Multiple Constraints

Introduction

I have a previous post on Lagrange multipliers for a single constraint, however, as you have seen in some of my other posts. I have done constrained optimization on multiple constraints, in these cases I just add multiple Lagrange multipliers. So why do/can we do that?

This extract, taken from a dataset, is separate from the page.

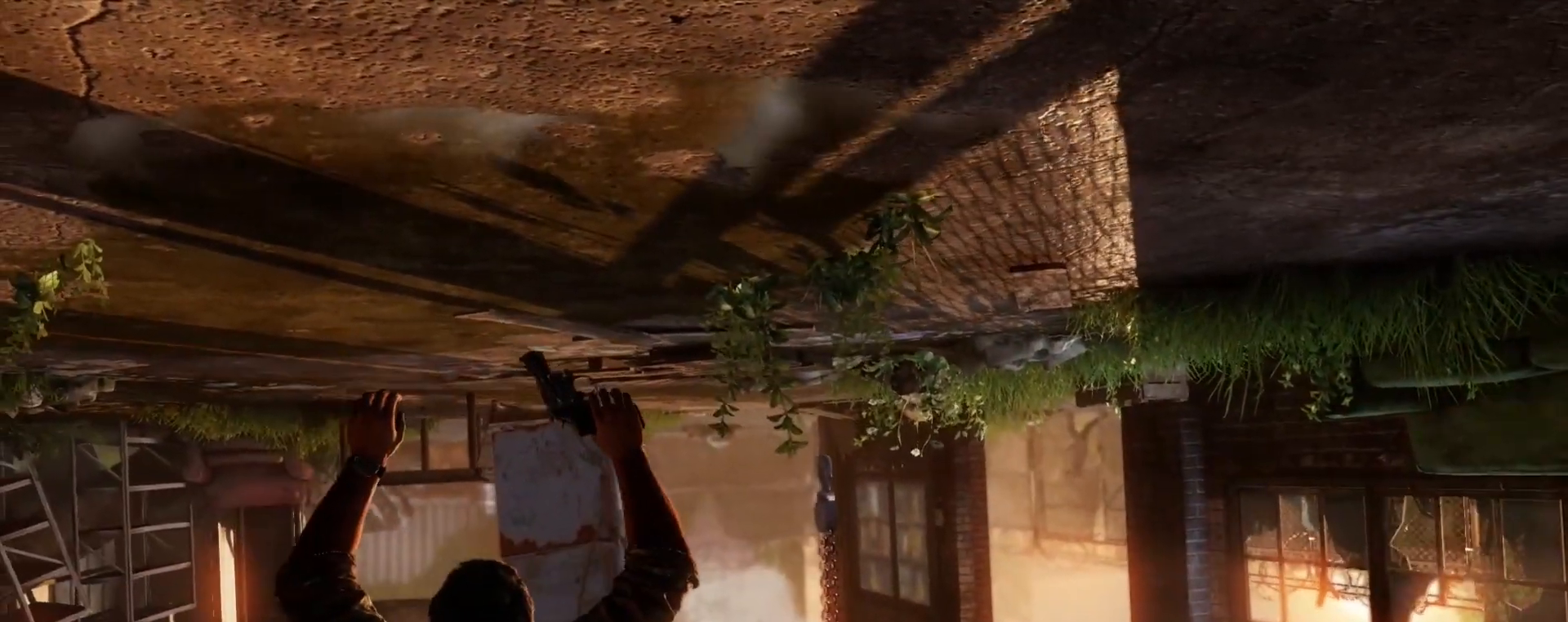
{"buttons": ["L1"], "left_stick": "center", "right_stick": "up", "events": [[333, "right_stick", "up"]]}
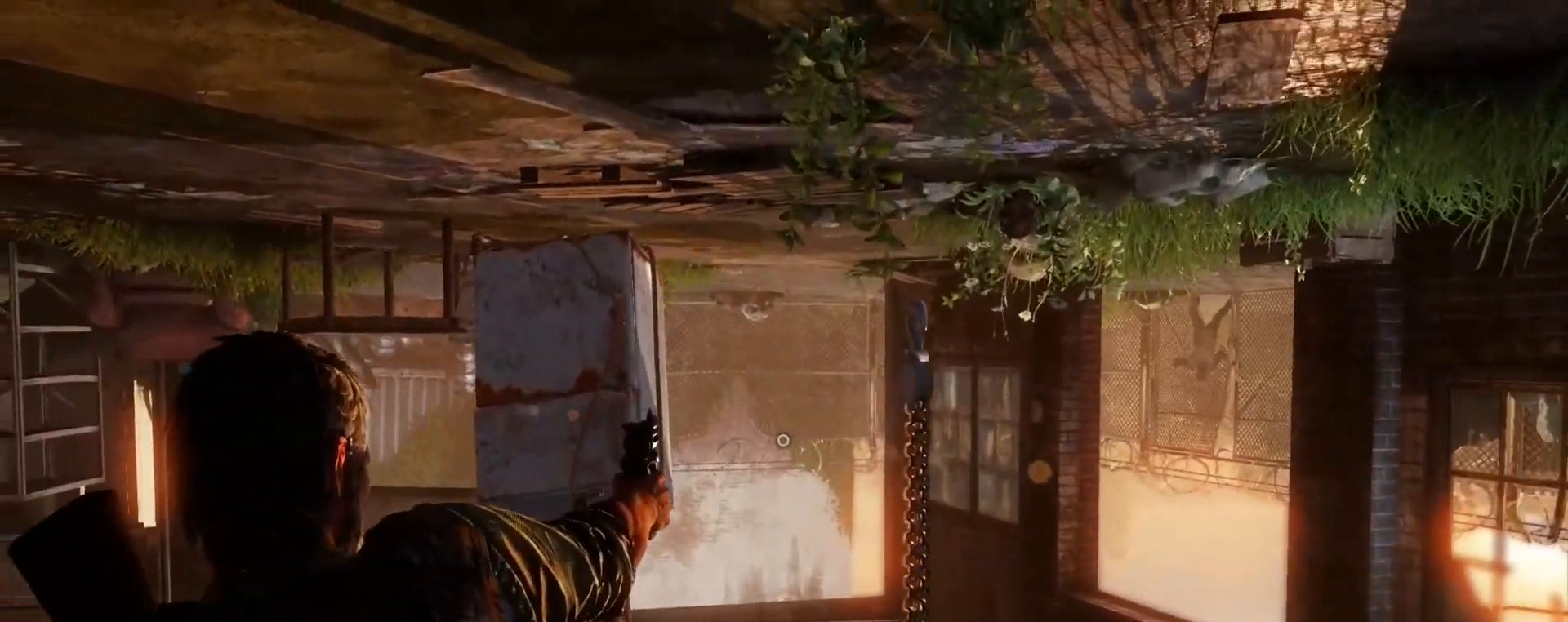
{"buttons": [], "left_stick": "center", "right_stick": "center", "events": [[50, "right_stick", "center"], [233, "L1", "up"]]}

Informal / Intuitive Proof

Consider we have a function $f:\mathbb{R}^n \rightarrow \mathbb{R}$, and $m$ constraint equations $g_i:\mathbb{R}^n \rightarrow \mathbb{R}$. Lets consider a point $x \in \mathbb{R}^n$ such that all the constraints are satisfied. Therefore, if x is a local min/max on this constraints set, if we inspect all the gradients, $\{\nabla_xg_i\}$ you will notice that they form a subspace and $\nabla_xf$ lies in this subspace which is why we can add more Lagrange multipliers since they are the coefficients for the linear combinations. But why does $\nabla_xf$ lie in the constraint gradients’ subspace? Well imagine it doesn’t, therefore it will have a component that is orthogonal to all the constraint gradients’. Because the gradient is normal to the tangent hyperplane of the contour set then a vector that is orthogonal to all the gradients, must lie in all the tangent planes. Therefore, that vector points in the direction of the intersection of all the constraints, therefore, $\nabla_xf$ can’t have any component along that direction since that will imply that $x$ is not a local min/max.